Thursday, 10 July 2008

The Cornerhouse Rules

Went to see Peter Saville talk to a smallish crowd at the Cornerhouse earlier.

He referred to his artwork for New Order's Power, Corruption and Lies as his career high, but I asked him about his biggest mistake.

Head in hands he offered an unexpected insight into the concepts of reuse and waste management and their application in the adjacent but quarrelsome fields of art and design. Invited to show at an Art Fair for the first time in his career ('a designer at an art fair is like a pop star in a movie... they've accepted the invitation to fuck up in public'), he and his team had spent some time experimenting with the digital transformation of rejected design projects. In other words, waste projects were pulled out of the scrap and given a deluxe 'photoshop' treatment, via the Wave filter, and re-presented as art.

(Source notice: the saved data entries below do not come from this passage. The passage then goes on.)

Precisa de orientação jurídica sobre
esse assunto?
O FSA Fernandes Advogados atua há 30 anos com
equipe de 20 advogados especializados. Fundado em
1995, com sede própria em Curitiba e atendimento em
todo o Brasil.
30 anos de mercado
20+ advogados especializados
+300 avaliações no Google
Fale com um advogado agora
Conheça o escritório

A version of a Maurice Lewis painting was given this treatment by Saville and selected as his showpiece at the Frieze Art Fair. So far so good. Then on preview night Saville wandered on past his own piece and down the aisle only to pass a Maurice Lewis original hanging only feet away. Both were presented as art. Saville was embarrassed... for four long days.

Moving on, there were plenty of Factory anecdotes, but I was keen to hear what he might have to say about his role as Manchester's Creative Director.

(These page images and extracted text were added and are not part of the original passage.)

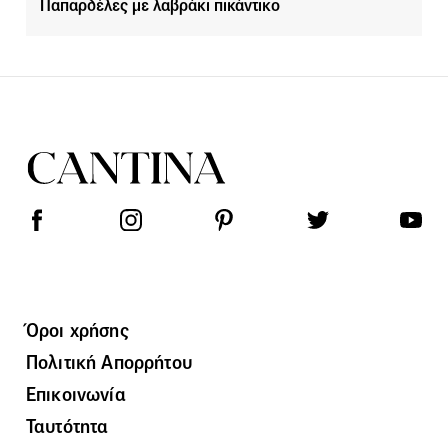
Παπαρδέλες με λαβράκι πικάντικο
Όροι χρήσης
Πολιτική Απορρήτου
Επικοινωνία
Ταυτότητα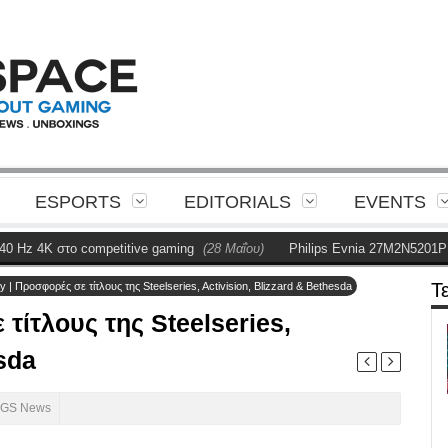
ESPORTS
EDITORIALS
EVENTS
K στο competitive gaming
(28 Μαΐου)
Philips Evnia 27M2N5201P Review
Τ
y | Προσφορές σε τίτλους της Steelseries, Activision, Blizzard & Bethesda
 τίτλους της Steelseries,
sda
GS News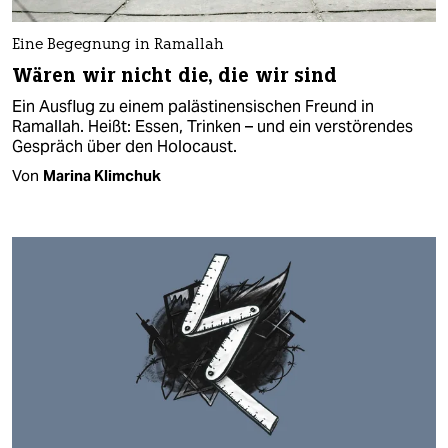
Eine Begegnung in Ramallah
Wären wir nicht die, die wir sind
Ein Ausflug zu einem palästinensischen Freund in
Ramallah. Heißt: Essen, Trinken – und ein verstörendes
Gespräch über den Holocaust.
Von
Marina Klimchuk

Like Ray Hammond and James Bellini at the Visions of the Future event a couple of weeks ago, Saville is interested in work... what it is, what it isn't any more and what it might be in the future. In particular, he's keen to understand just how people will live and work in a future version of Manchester which, right now, is probably best summed up as mostly about 'Universities and Football'! In short, Saville suggested that 'the world will know about Manchester when Manchester is doing things that the world is interested in'. Yank a random boy off the streets of, say, Sao Paulo or Beijing and he'll know all about Manchester. United! This isn't a bad thing of course, but, for Saville, Manchester clearly needs to work up a more rounded global personality.

Before rushing for the train back to London, Saville suggested that Manchester needs to keep hold of a few more of those visionary and ambitious people who come to the city to study... and then leave.